● **Request**
Update the text read from the pages in the material below so that every "Giải bài" becomes "Bài giải", with everything else left unchanged. Leave the pictures out of your answer.

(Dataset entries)

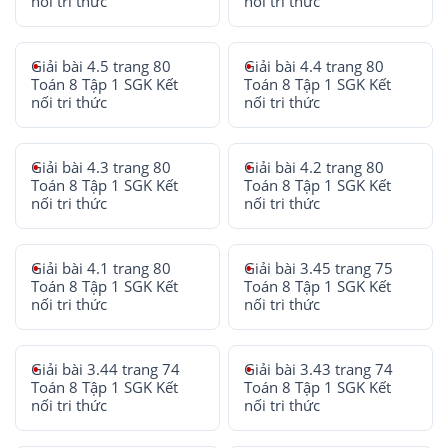
nối tri thức
nối tri thức
Giải bài 4.5 trang 80
Giải bài 4.4 trang 80
Toán 8 Tập 1 SGK Kết
Toán 8 Tập 1 SGK Kết
nối tri thức
nối tri thức
Giải bài 4.3 trang 80
Giải bài 4.2 trang 80
Toán 8 Tập 1 SGK Kết
Toán 8 Tập 1 SGK Kết
nối tri thức
nối tri thức
Giải bài 4.1 trang 80
Giải bài 3.45 trang 75
Toán 8 Tập 1 SGK Kết
Toán 8 Tập 1 SGK Kết
nối tri thức
nối tri thức
Giải bài 3.44 trang 74
Giải bài 3.43 trang 74
Toán 8 Tập 1 SGK Kết
Toán 8 Tập 1 SGK Kết
nối tri thức
nối tri thức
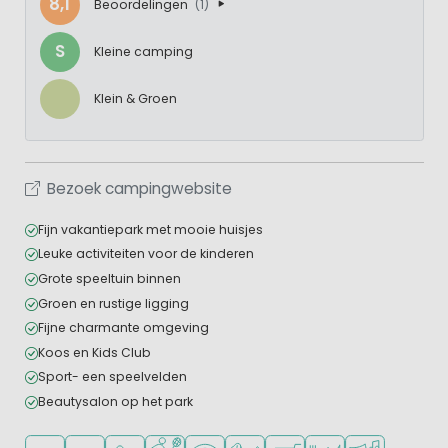
8,1
Beoordelingen
(1)
S
Kleine camping
Klein & Groen
Bezoek campingwebsite
Fijn vakantiepark met mooie huisjes
Leuke activiteiten voor de kinderen
Grote speeltuin binnen
Groen en rustige ligging
Fijne charmante omgeving
Koos en Kids Club
Sport- een speelvelden
Beautysalon op het park
Ligt in de heuvels/bergen
Ligt in een bosrijke omgeving
Aanbevolen voor jonge kinderen
Veel mogelijkheden om te sporten
WiFi beschikbaar
Huisdieren toegestaan
Campingwinkel/Supermar
Restaurant of pizzer
Animatieprog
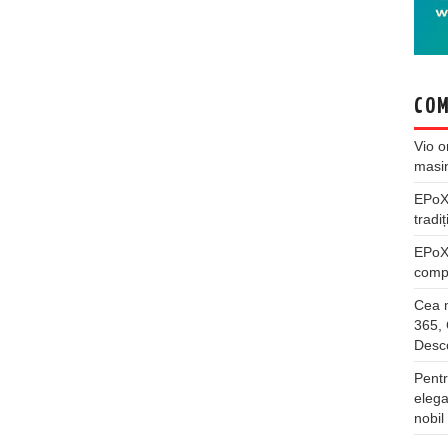
COM
Vio
o
masi
EPo
tradiț
EPo
compl
Cea m
365, 
Desco
Pentr
elega
nobil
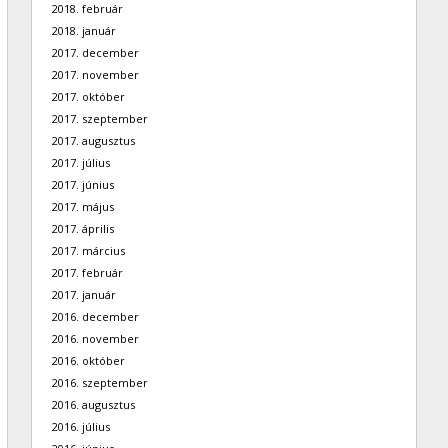
2018. február
2018. január
2017. december
2017. november
2017. október
2017. szeptember
2017. augusztus
2017. július
2017. június
2017. május
2017. április
2017. március
2017. február
2017. január
2016. december
2016. november
2016. október
2016. szeptember
2016. augusztus
2016. július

● **Written response**
nối tri thức
nối tri thức
Bài giải 4.5 trang 80
Bài giải 4.4 trang 80
Toán 8 Tập 1 SGK Kết
Toán 8 Tập 1 SGK Kết
nối tri thức
nối tri thức
Bài giải 4.3 trang 80
Bài giải 4.2 trang 80
Toán 8 Tập 1 SGK Kết
Toán 8 Tập 1 SGK Kết
nối tri thức
nối tri thức
Bài giải 4.1 trang 80
Bài giải 3.45 trang 75
Toán 8 Tập 1 SGK Kết
Toán 8 Tập 1 SGK Kết
nối tri thức
nối tri thức
Bài giải 3.44 trang 74
Bài giải 3.43 trang 74
Toán 8 Tập 1 SGK Kết
Toán 8 Tập 1 SGK Kết
nối tri thức
nối tri thức
8,1
Beoordelingen
(1)
S
Kleine camping
Klein & Groen
Bezoek campingwebsite
Fijn vakantiepark met mooie huisjes
Leuke activiteiten voor de kinderen
Grote speeltuin binnen
Groen en rustige ligging
Fijne charmante omgeving
Koos en Kids Club
Sport- een speelvelden
Beautysalon op het park
Ligt in de heuvels/bergen
Ligt in een bosrijke omgeving
Aanbevolen voor jonge kinderen
Veel mogelijkheden om te sporten
WiFi beschikbaar
Huisdieren toegestaan
Campingwinkel/Supermar
Restaurant of pizzer
Animatieprog
COM
Vio
o
masi
EPo
tradiț
EPo
compl
Cea m
365, 
Desco
Pentr
elega
nobil
2018. február
2018. január
2017. december
2017. november
2017. október
2017. szeptember
2017. augusztus
2017. július
2017. június
2017. május
2017. április
2017. március
2017. február
2017. január
2016. december
2016. november
2016. október
2016. szeptember
2016. augusztus
2016. július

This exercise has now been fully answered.